Ás vezes, caminhar no meu bairro, onde nasci, cresci e
onde revivo agora, é como caminhar em linhas cruzadas de tempo, onde o passado
se espelha no presente como sacudidelas à memória e à consciência entorpecidas.
Estou na paragem de autocarro, de novo em dia de greve de metro, e vejo-as
atravessar a estrada a caminho da Igreja.

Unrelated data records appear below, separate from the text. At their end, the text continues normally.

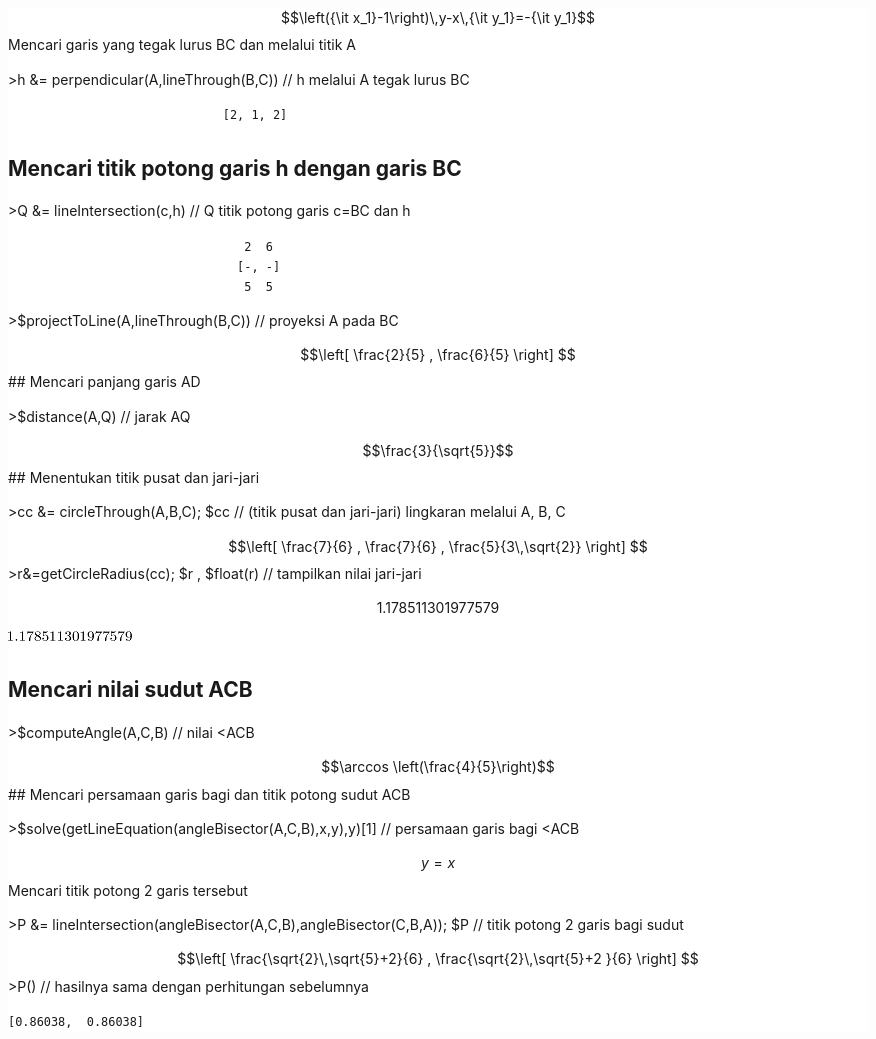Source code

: 
$$\left({\it x_1}-1\right)\,y-x\,{\it y_1}=-{\it y_1}$$Mencari garis yang tegak lurus BC dan melalui titik A


\>h &= perpendicular(A,lineThrough(B,C)) // h melalui A tegak lurus BC


    
                                  [2, 1, 2]
    

## Mencari titik potong garis h dengan garis BC

\>Q &= lineIntersection(c,h) // Q titik potong garis c=BC dan h


    
                                     2  6
                                    [-, -]
                                     5  5
    

\>$projectToLine(A,lineThrough(B,C)) // proyeksi A pada BC


$$\left[ \frac{2}{5} , \frac{6}{5} \right] $$## Mencari panjang garis AD

\>$distance(A,Q) // jarak AQ


$$\frac{3}{\sqrt{5}}$$## Menentukan titik pusat dan jari-jari

\>cc &= circleThrough(A,B,C); $cc // (titik pusat dan jari-jari) lingkaran melalui A, B, C


$$\left[ \frac{7}{6} , \frac{7}{6} , \frac{5}{3\,\sqrt{2}} \right] $$\>r&=getCircleRadius(cc); $r , $float(r) // tampilkan nilai jari-jari


$$1.178511301977579$$![images/EMT4Geometry%20-%20Naila%20Khalidatus%20Salwa-023.png](images/EMT4Geometry%20-%20Naila%20Khalidatus%20Salwa-023.png)

## Mencari nilai sudut ACB

\>$computeAngle(A,C,B) // nilai <ACB


$$\arccos \left(\frac{4}{5}\right)$$## Mencari persamaan garis bagi dan titik potong sudut ACB

\>$solve(getLineEquation(angleBisector(A,C,B),x,y),y)[1] // persamaan garis bagi <ACB


$$y=x$$Mencari titik potong 2 garis tersebut


\>P &= lineIntersection(angleBisector(A,C,B),angleBisector(C,B,A)); $P // titik potong 2 garis bagi sudut


$$\left[ \frac{\sqrt{2}\,\sqrt{5}+2}{6} , \frac{\sqrt{2}\,\sqrt{5}+2  }{6} \right] $$\>P() // hasilnya sama dengan perhitungan sebelumnya


    [0.86038,  0.86038]
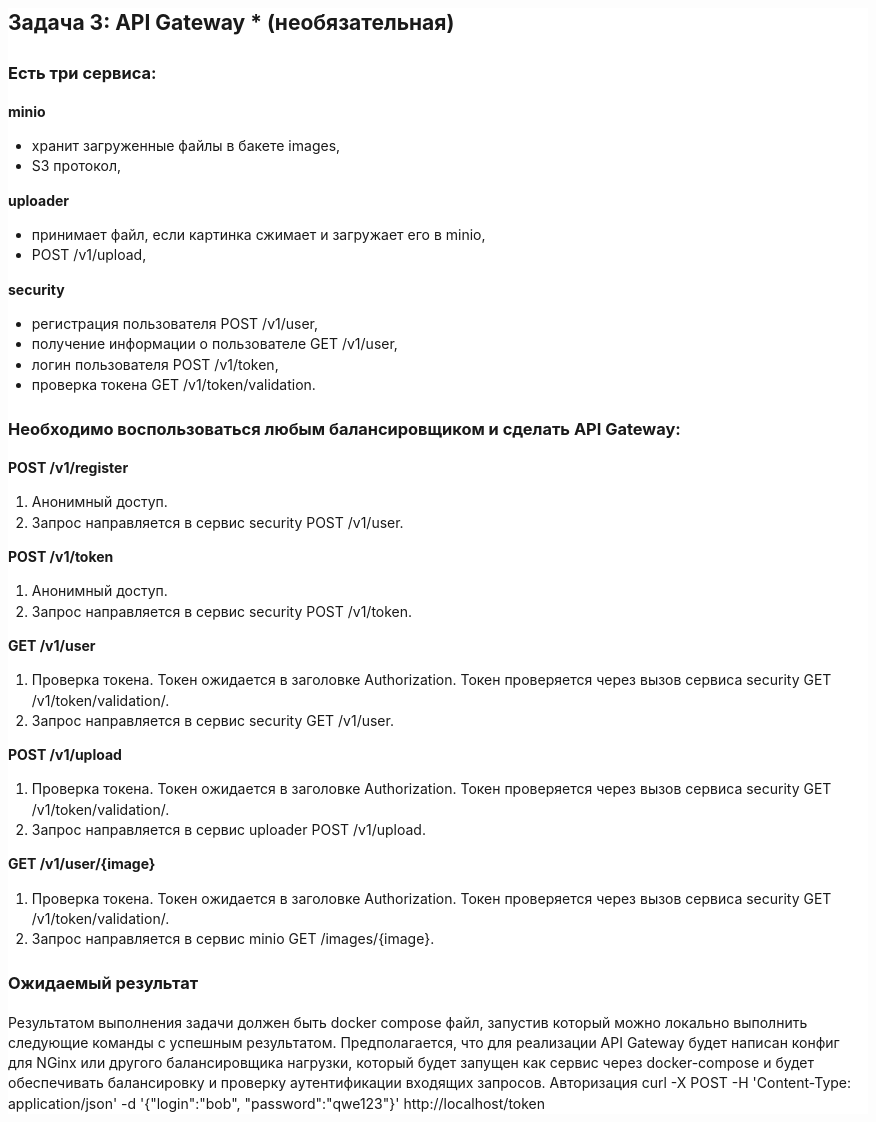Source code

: ## Задача 3: API Gateway * (необязательная)

### Есть три сервиса:

**minio**
- хранит загруженные файлы в бакете images,
- S3 протокол,

**uploader**
- принимает файл, если картинка сжимает и загружает его в minio,
- POST /v1/upload,

**security**
- регистрация пользователя POST /v1/user,
- получение информации о пользователе GET /v1/user,
- логин пользователя POST /v1/token,
- проверка токена GET /v1/token/validation.

### Необходимо воспользоваться любым балансировщиком и сделать API Gateway:

**POST /v1/register**
1. Анонимный доступ.
2. Запрос направляется в сервис security POST /v1/user.

**POST /v1/token**
1. Анонимный доступ.
2. Запрос направляется в сервис security POST /v1/token.

**GET /v1/user**
1. Проверка токена. Токен ожидается в заголовке Authorization. Токен проверяется через вызов сервиса security GET /v1/token/validation/.
2. Запрос направляется в сервис security GET /v1/user.

**POST /v1/upload**
1. Проверка токена. Токен ожидается в заголовке Authorization. Токен проверяется через вызов сервиса security GET /v1/token/validation/.
2. Запрос направляется в сервис uploader POST /v1/upload.

**GET /v1/user/{image}**
1. Проверка токена. Токен ожидается в заголовке Authorization. Токен проверяется через вызов сервиса security GET /v1/token/validation/.
2. Запрос направляется в сервис minio GET /images/{image}.

### Ожидаемый результат

Результатом выполнения задачи должен быть docker compose файл, запустив который можно локально выполнить следующие команды с успешным результатом.
Предполагается, что для реализации API Gateway будет написан конфиг для NGinx или другого балансировщика нагрузки, который будет запущен как сервис через docker-compose и будет обеспечивать балансировку и проверку аутентификации входящих запросов.
Авторизация
curl -X POST -H 'Content-Type: application/json' -d '{"login":"bob", "password":"qwe123"}' http://localhost/token
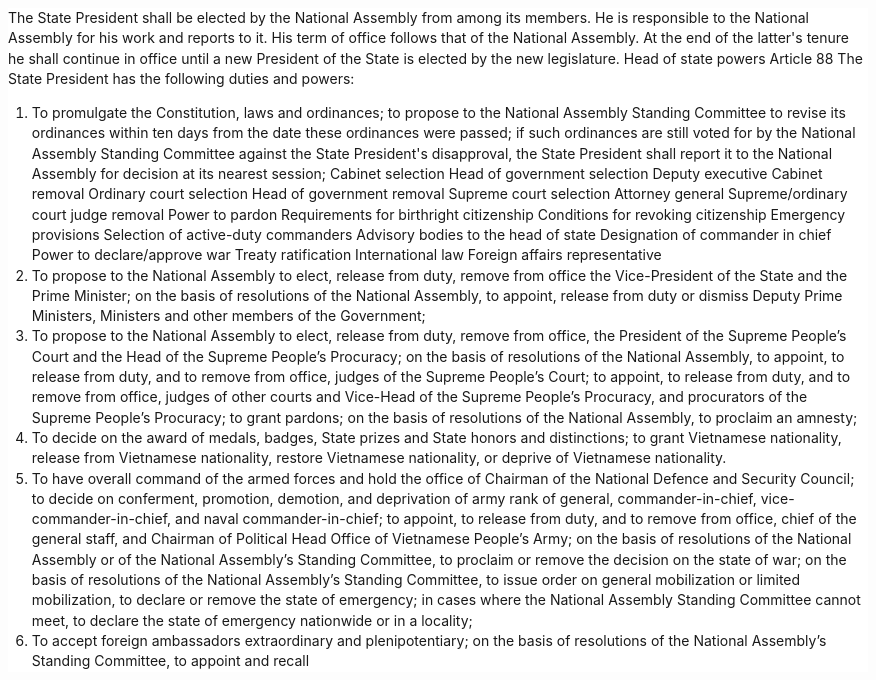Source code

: The State President shall be elected by the National Assembly from among its
members.
He is responsible to the National Assembly for his work and reports to it.
His term of office follows that of the National Assembly. At the end of the latter's tenure
he shall continue in office until a new President of the State is elected by the new
legislature.
Head of state powers
Article 88
The State President has the following duties and powers:
1. To promulgate the Constitution, laws and ordinances; to propose to the National
Assembly Standing Committee to revise its ordinances within ten days from the
date these ordinances were passed; if such ordinances are still voted for by the
National Assembly Standing Committee against the State President's
disapproval, the State President shall report it to the National Assembly for
decision at its nearest session;
Cabinet selection
Head of government selection
Deputy executive
Cabinet removal
Ordinary court selection
Head of government removal
Supreme court selection
Attorney general
Supreme/ordinary court judge removal
Power to pardon
Requirements for birthright citizenship
Conditions for revoking citizenship
Emergency provisions
Selection of active-duty commanders
Advisory bodies to the head of state
Designation of commander in chief
Power to declare/approve war
Treaty ratification
International law
Foreign affairs representative
2. To propose to the National Assembly to elect, release from duty, remove from
office the Vice-President of the State and the Prime Minister; on the basis of
resolutions of the National Assembly, to appoint, release from duty or dismiss
Deputy Prime Ministers, Ministers and other members of the Government;
3. To propose to the National Assembly to elect, release from duty, remove from
office, the President of the Supreme People’s Court and the Head of the Supreme
People’s Procuracy; on the basis of resolutions of the National Assembly, to
appoint, to release from duty, and to remove from office, judges of the Supreme
People’s Court; to appoint, to release from duty, and to remove from office,
judges of other courts and Vice-Head of the Supreme People’s Procuracy, and
procurators of the Supreme People’s Procuracy; to grant pardons; on the basis of
resolutions of the National Assembly, to proclaim an amnesty;
4. To decide on the award of medals, badges, State prizes and State honors and
distinctions; to grant Vietnamese nationality, release from Vietnamese
nationality, restore Vietnamese nationality, or deprive of Vietnamese nationality.
5. To have overall command of the armed forces and hold the office of Chairman of
the National Defence and Security Council; to decide on conferment, promotion,
demotion, and deprivation of army rank of general, commander-in-chief, vice-
commander-in-chief, and naval commander-in-chief; to appoint, to release from
duty, and to remove from office, chief of the general staff, and Chairman of
Political Head Office of Vietnamese People’s Army; on the basis of resolutions of
the National Assembly or of the National Assembly’s Standing Committee, to
proclaim or remove the decision on the state of war; on the basis of resolutions of
the National Assembly’s Standing Committee, to issue order on general
mobilization or limited mobilization, to declare or remove the state of emergency;
in cases where the National Assembly Standing Committee cannot meet, to
declare the state of emergency nationwide or in a locality;
6. To accept foreign ambassadors extraordinary and plenipotentiary; on the basis of
resolutions of the National Assembly’s Standing Committee, to appoint and recall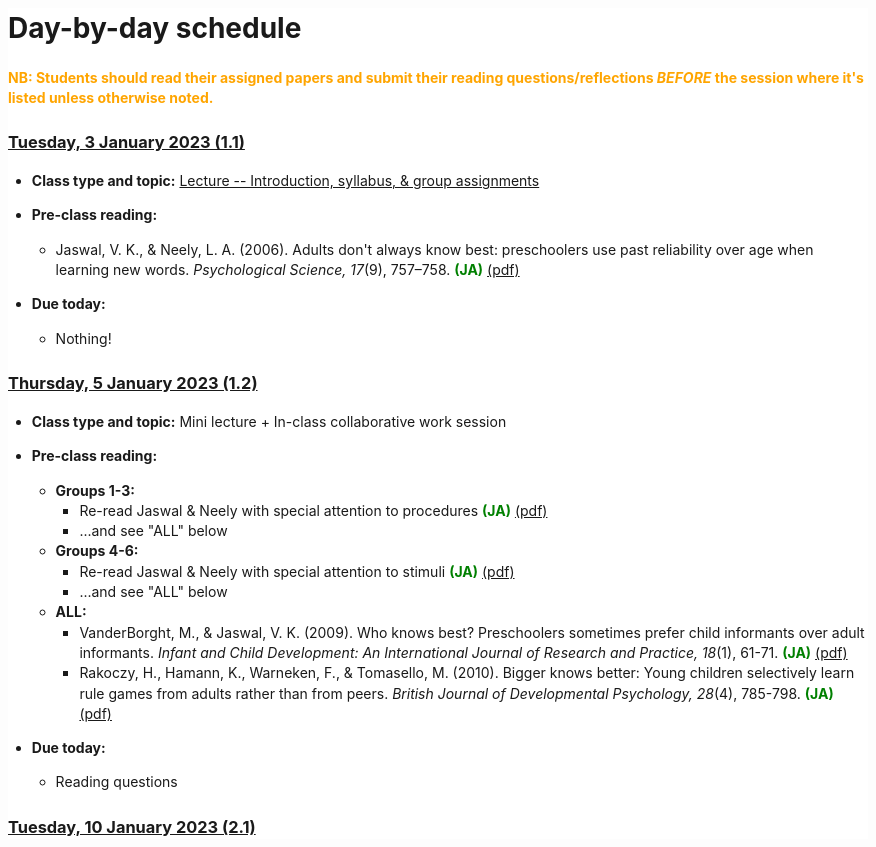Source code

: # Day-by-day schedule

<span style="color:orange">**NB: Students should read their assigned papers and submit their reading questions/reflections _BEFORE_ the session where it's listed unless otherwise noted.**</span>

### [Tuesday, 3 January 2023 (1.1)](https://docs.google.com/presentation/d/1bZ5rE0RLc0L-GDdm062WfOTqVtiNK3nfwMWw0ax4d3U/edit?usp=sharing)

* **Class type and topic:** [Lecture -- Introduction, syllabus, & group assignments](https://uchicago.box.com/s/2g9p17p6n8im1e648k3cxcxdktxdjwdt)

* **Pre-class reading:**
    * Jaswal, V. K., & Neely, L. A. (2006). Adults don't always know best: preschoolers use past reliability over age when learning new words. _Psychological Science, 17_(9), 757–758. <span style="color:green">**(JA)**</span> [(pdf)](https://www.dropbox.com/s/bh72q61vt2fpys8/jaswal2006adults.pdf?dl=0)

* **Due today:**
    * Nothing!


### [Thursday, 5 January 2023 (1.2)](https://docs.google.com/presentation/d/1uBNnV3dZvOno6of5sPkKVPkTJ9-wL07dxj_S030SHA8/edit?usp=sharing)

* **Class type and topic:** Mini lecture + In-class collaborative work session

* **Pre-class reading:**
    * **Groups 1-3:**
        * Re-read Jaswal & Neely with special attention to procedures <span style="color:green">**(JA)**</span> [(pdf)](https://www.dropbox.com/s/bh72q61vt2fpys8/jaswal2006adults.pdf?dl=0)
        * ...and see "ALL" below
    * **Groups 4-6:**
        * Re-read Jaswal & Neely with special attention to stimuli <span style="color:green">**(JA)**</span> [(pdf)](https://www.dropbox.com/s/bh72q61vt2fpys8/jaswal2006adults.pdf?dl=0)
        * ...and see "ALL" below
    * **ALL:**
        * VanderBorght, M., & Jaswal, V. K. (2009). Who knows best? Preschoolers sometimes prefer child informants over adult informants. _Infant and Child Development: An International Journal of Research and Practice, 18_(1), 61-71. <span style="color:green">**(JA)**</span> [(pdf)](https://www.dropbox.com/s/rml6ne6xnhik72h/vanderborght2009who.pdf?dl=0)
        * Rakoczy, H., Hamann, K., Warneken, F., & Tomasello, M. (2010). Bigger knows better: Young children selectively learn rule games from adults rather than from peers. _British Journal of Developmental Psychology, 28_(4), 785-798. <span style="color:green">**(JA)**</span> [(pdf)](https://www.dropbox.com/s/fxpmnhxsx21l350/rakoczy2010bigger.pdf?dl=0)

* **Due today:**
    * Reading questions


### [Tuesday, 10 January 2023 (2.1)](https://uchicago.box.com/s/h0fiwrcrfbba9ihfe2o863lyp7qjirxo)
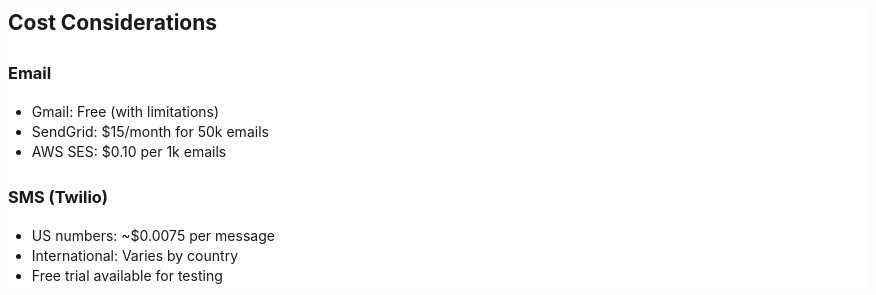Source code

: ## Cost Considerations

### Email
- Gmail: Free (with limitations)
- SendGrid: $15/month for 50k emails
- AWS SES: $0.10 per 1k emails

### SMS (Twilio)
- US numbers: ~$0.0075 per message
- International: Varies by country
- Free trial available for testing
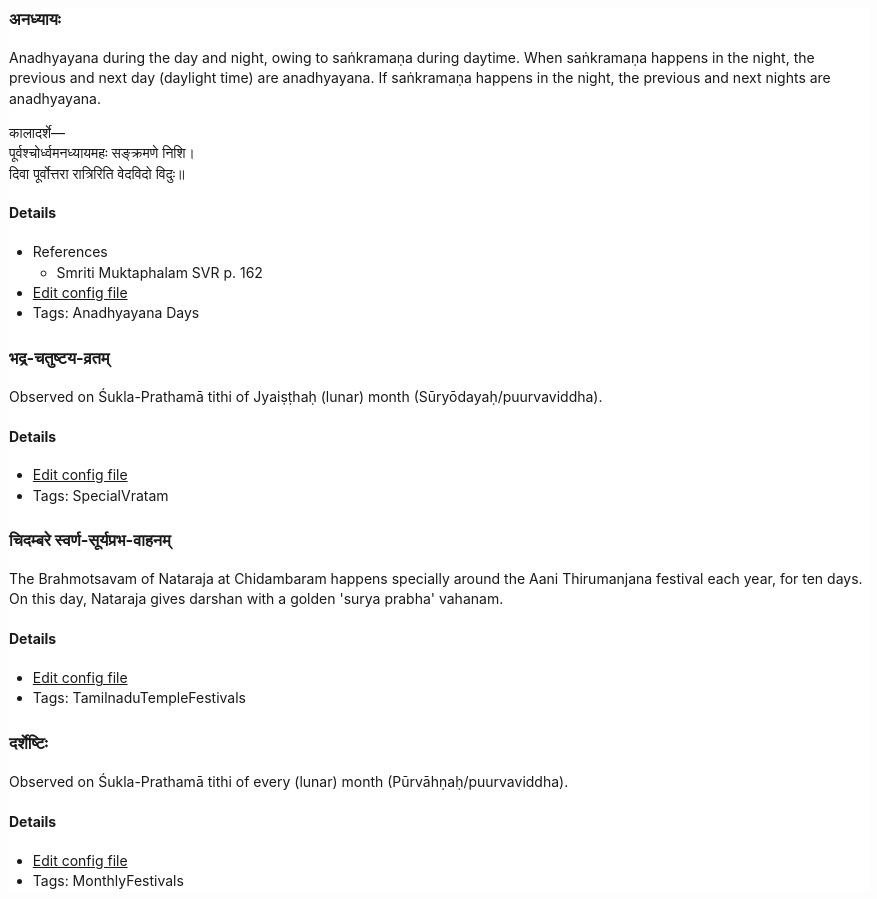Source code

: 
### अनध्यायः



Anadhyayana during the day and night, owing to saṅkramaṇa during daytime. When saṅkramaṇa happens in the night, the previous and next day (daylight time) are anadhyayana. If saṅkramaṇa happens in the night, the previous and next nights are anadhyayana.

कालादर्शे—  
पूर्वश्चोर्ध्वमनध्यायमहः सङ्क्रमणे निशि।  
दिवा पूर्वोत्तरा रात्रिरिति वेदविदो विदुः॥



#### Details
- References
  - Smriti Muktaphalam SVR p.  162
- [Edit config file](https://github.com/jyotisham/adyatithi/blob/master/time_focus/adhyayana/description_only/anadhyAyaH~divAsaGkramaNa.toml)
- Tags: Anadhyayana Days


### भद्र-चतुष्टय-व्रतम्

Observed on Śukla-Prathamā tithi of Jyaiṣṭhaḥ (lunar) month (Sūryōdayaḥ/puurvaviddha). 



#### Details
- [Edit config file](https://github.com/jyotisham/adyatithi/blob/master/general/lunar_month/tithi/03/01/bhadra-catuSTaya-vratam.toml)
- Tags: SpecialVratam


### चिदम्बरे स्वर्ण-सूर्यप्रभ-वाहनम्



The Brahmotsavam of Nataraja at Chidambaram happens specially around the Aani Thirumanjana festival each year, for ten days. On this day, Nataraja gives darshan with a golden 'surya prabha' vahanam.

#### Details
- [Edit config file](https://github.com/jyotisham/adyatithi/blob/master/temples/Tamil/relative_event/naTarAjar_An2i_tirumaJcan2am/offset__-7/cidambarE_svarNa-sUryaprabha_vAhanam.toml)
- Tags: TamilnaduTempleFestivals


### दर्शेष्टिः



Observed on Śukla-Prathamā tithi of every (lunar) month (Pūrvāhṇaḥ/puurvaviddha).

#### Details
- [Edit config file](https://github.com/jyotisham/adyatithi/blob/master/gRhya/general/description_only/darsheShTiH.toml)
- Tags: MonthlyFestivals
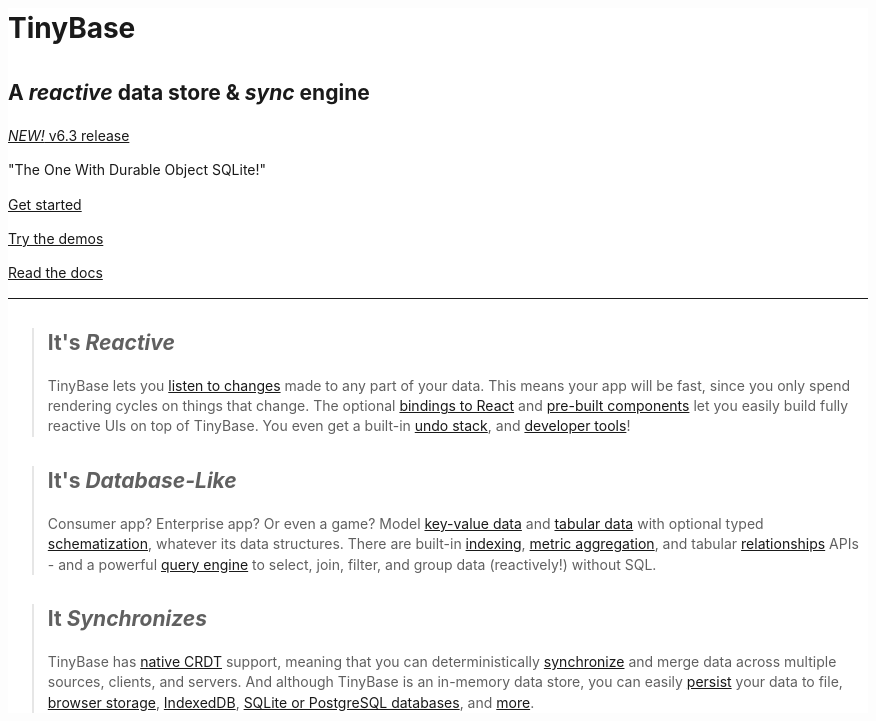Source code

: # TinyBase

<section id="hero">
  <h2>
    A <em>reactive</em> data store & <span><em>sync</em> engine</span>
  </h2>
</section>

<a href='/guides/releases/#v6-3'><em>NEW!</em> v6.3 release</a>

<span id="one-with">"The One With Durable Object SQLite!"</span>

<a class='start' href='/guides/the-basics/getting-started/'>Get started</a>

<a href='/demos/'>Try the demos</a>

<a href='/api/store/interfaces/store/store/'>Read the docs</a>

---

> ## It's _Reactive_
>
> TinyBase lets you [listen to changes](#register-granular-listeners) made to
> any part of your data. This means your app will be fast, since you only spend
> rendering cycles on things that change. The optional [bindings to
> React](#call-hooks-to-bind-to-data) and
> [pre-built components](#pre-built-reactive-components) let you easily build
> fully reactive UIs on top of TinyBase. You even get a built-in [undo
> stack](#set-checkpoints-for-an-undo-stack), and [developer
> tools](#an-inspector-for-your-data)!

<embed src="reactive.svg" />

> ## It's _Database-Like_
>
> Consumer app? Enterprise app? Or even a game? Model [key-value
> data](#start-with-a-simple-key-value-store) and [tabular
> data](#level-up-to-use-tabular-data) with optional typed
> [schematization](#apply-schemas-to-tables-values), whatever its data
> structures. There are built-in [indexing](#create-indexes-for-fast-lookups),
> [metric aggregation](#define-metrics-and-aggregations), and tabular
> [relationships](#model-table-relationships) APIs - and a powerful [query
> engine](#build-complex-queries-with-tinyql) to select, join, filter, and group
> data (reactively!) without SQL.

<embed src="database.svg" />

> ## It _Synchronizes_
>
> TinyBase has [native CRDT](#synchronize-between-devices) support, meaning that
> you can deterministically [synchronize](/guides/synchronization/) and merge
> data across multiple sources, clients, and servers. And although TinyBase is
> an in-memory data store, you can easily
> [persist](#persist-to-storage-databases-more) your data to file, [browser
> storage](/api/persister-browser), [IndexedDB](/api/persister-indexed-db),
> [SQLite or PostgreSQL databases](/guides/persistence/database-persistence/),
> and [more](/guides/persistence/third-party-crdt-persistence/).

Passam de braço dado, cada uma apoiando na outra as dores
das muitas idades dos seus corpos, as duas vestidas de negro carregado e
púdico, escondido. Parecem iguais às viúvas do meu bairro de há 30 e muitos
anos atrás, quando eu era uma miuda e quase todas as mulheres avós eram viúvas,
a dona antónia do sr brás cuja cara juro que vi no céu em forma de nuvem no dia
em que morreu, a augusta do nogueira que morreu levado pelo cancro, a dona
firmina, a dona brilhante e tantas outras. Passam, antes como agora, com aquele
ar de que lhes pesa a vida, a existência,
circunscrevendo-se num mundo de hábitos enraizados e repetidos no dia a
dia de dar continuidade a um morto e suportar o peso de um corpo. Se hoje são
octogenárias, quando eu era criança. deveriam andar nos 50. Ou seja, poderiam
ser quase da minha geração actual, podiam ser eu, qualquer uma de nós hoje.
Dentro de uns anos também vamos ser as velhas, as senhoras maiores do futuro,
vamos ser amanhã uma parte do que somos hoje. É um bilhete faz favor, que me
esqueci outra vez de carregar o cartão. Eu só desejo que ainda que nos possa
pesar o corpo, não nos pese a existência.
2 comentários:
Amen.
Pela 1.ª vez, tenho medo de vir a ser velha.